▶ **Problem**: An exact copy of every entry is needed, with the images left out.

Collected data:
----

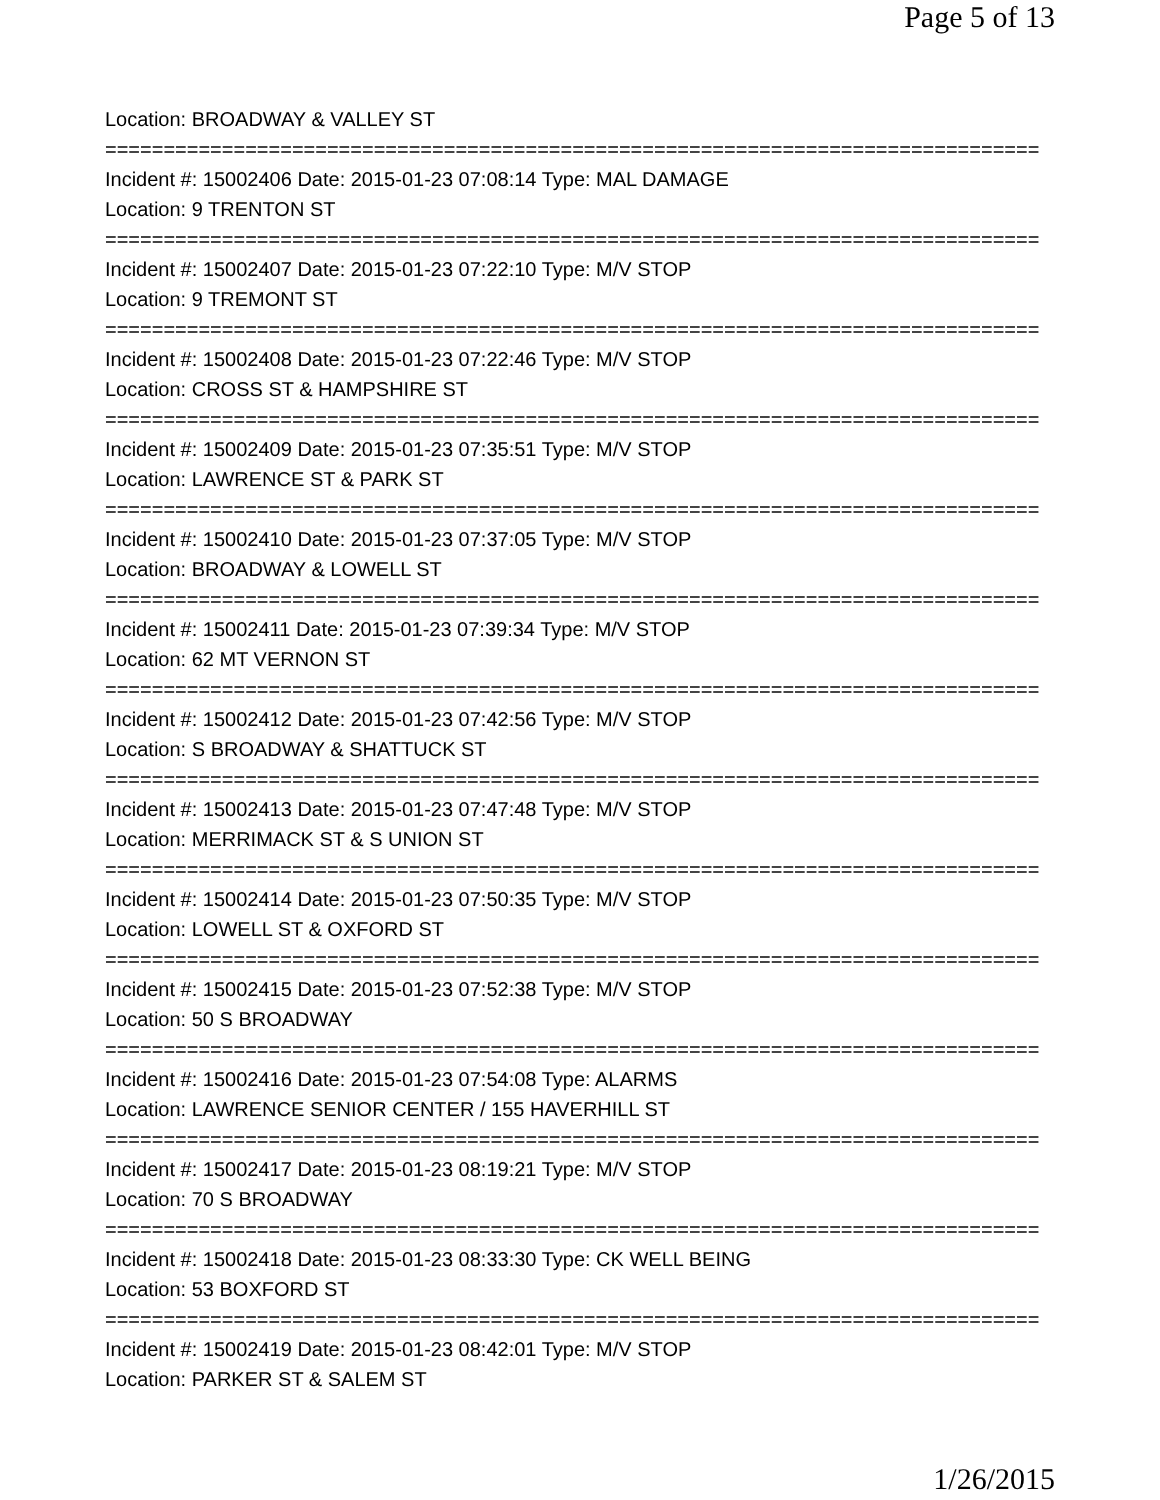Page 5 of 13
Location: BROADWAY & VALLEY ST
================================================================================
Incident #: 15002406 Date: 2015-01-23 07:08:14 Type: MAL DAMAGE
Location: 9 TRENTON ST
================================================================================
Incident #: 15002407 Date: 2015-01-23 07:22:10 Type: M/V STOP
Location: 9 TREMONT ST
================================================================================
Incident #: 15002408 Date: 2015-01-23 07:22:46 Type: M/V STOP
Location: CROSS ST & HAMPSHIRE ST
================================================================================
Incident #: 15002409 Date: 2015-01-23 07:35:51 Type: M/V STOP
Location: LAWRENCE ST & PARK ST
================================================================================
Incident #: 15002410 Date: 2015-01-23 07:37:05 Type: M/V STOP
Location: BROADWAY & LOWELL ST
================================================================================
Incident #: 15002411 Date: 2015-01-23 07:39:34 Type: M/V STOP
Location: 62 MT VERNON ST
================================================================================
Incident #: 15002412 Date: 2015-01-23 07:42:56 Type: M/V STOP
Location: S BROADWAY & SHATTUCK ST
================================================================================
Incident #: 15002413 Date: 2015-01-23 07:47:48 Type: M/V STOP
Location: MERRIMACK ST & S UNION ST
================================================================================
Incident #: 15002414 Date: 2015-01-23 07:50:35 Type: M/V STOP
Location: LOWELL ST & OXFORD ST
================================================================================
Incident #: 15002415 Date: 2015-01-23 07:52:38 Type: M/V STOP
Location: 50 S BROADWAY
================================================================================
Incident #: 15002416 Date: 2015-01-23 07:54:08 Type: ALARMS
Location: LAWRENCE SENIOR CENTER / 155 HAVERHILL ST
================================================================================
Incident #: 15002417 Date: 2015-01-23 08:19:21 Type: M/V STOP
Location: 70 S BROADWAY
================================================================================
Incident #: 15002418 Date: 2015-01-23 08:33:30 Type: CK WELL BEING
Location: 53 BOXFORD ST
================================================================================
Incident #: 15002419 Date: 2015-01-23 08:42:01 Type: M/V STOP
Location: PARKER ST & SALEM ST
1/26/2015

----

▶ **Output of the exercise**:
Page 5 of 13
Location: BROADWAY & VALLEY ST
================================================================================
Incident #: 15002406 Date: 2015-01-23 07:08:14 Type: MAL DAMAGE
Location: 9 TRENTON ST
================================================================================
Incident #: 15002407 Date: 2015-01-23 07:22:10 Type: M/V STOP
Location: 9 TREMONT ST
================================================================================
Incident #: 15002408 Date: 2015-01-23 07:22:46 Type: M/V STOP
Location: CROSS ST & HAMPSHIRE ST
================================================================================
Incident #: 15002409 Date: 2015-01-23 07:35:51 Type: M/V STOP
Location: LAWRENCE ST & PARK ST
================================================================================
Incident #: 15002410 Date: 2015-01-23 07:37:05 Type: M/V STOP
Location: BROADWAY & LOWELL ST
================================================================================
Incident #: 15002411 Date: 2015-01-23 07:39:34 Type: M/V STOP
Location: 62 MT VERNON ST
================================================================================
Incident #: 15002412 Date: 2015-01-23 07:42:56 Type: M/V STOP
Location: S BROADWAY & SHATTUCK ST
================================================================================
Incident #: 15002413 Date: 2015-01-23 07:47:48 Type: M/V STOP
Location: MERRIMACK ST & S UNION ST
================================================================================
Incident #: 15002414 Date: 2015-01-23 07:50:35 Type: M/V STOP
Location: LOWELL ST & OXFORD ST
================================================================================
Incident #: 15002415 Date: 2015-01-23 07:52:38 Type: M/V STOP
Location: 50 S BROADWAY
================================================================================
Incident #: 15002416 Date: 2015-01-23 07:54:08 Type: ALARMS
Location: LAWRENCE SENIOR CENTER / 155 HAVERHILL ST
================================================================================
Incident #: 15002417 Date: 2015-01-23 08:19:21 Type: M/V STOP
Location: 70 S BROADWAY
================================================================================
Incident #: 15002418 Date: 2015-01-23 08:33:30 Type: CK WELL BEING
Location: 53 BOXFORD ST
================================================================================
Incident #: 15002419 Date: 2015-01-23 08:42:01 Type: M/V STOP
Location: PARKER ST & SALEM ST
1/26/2015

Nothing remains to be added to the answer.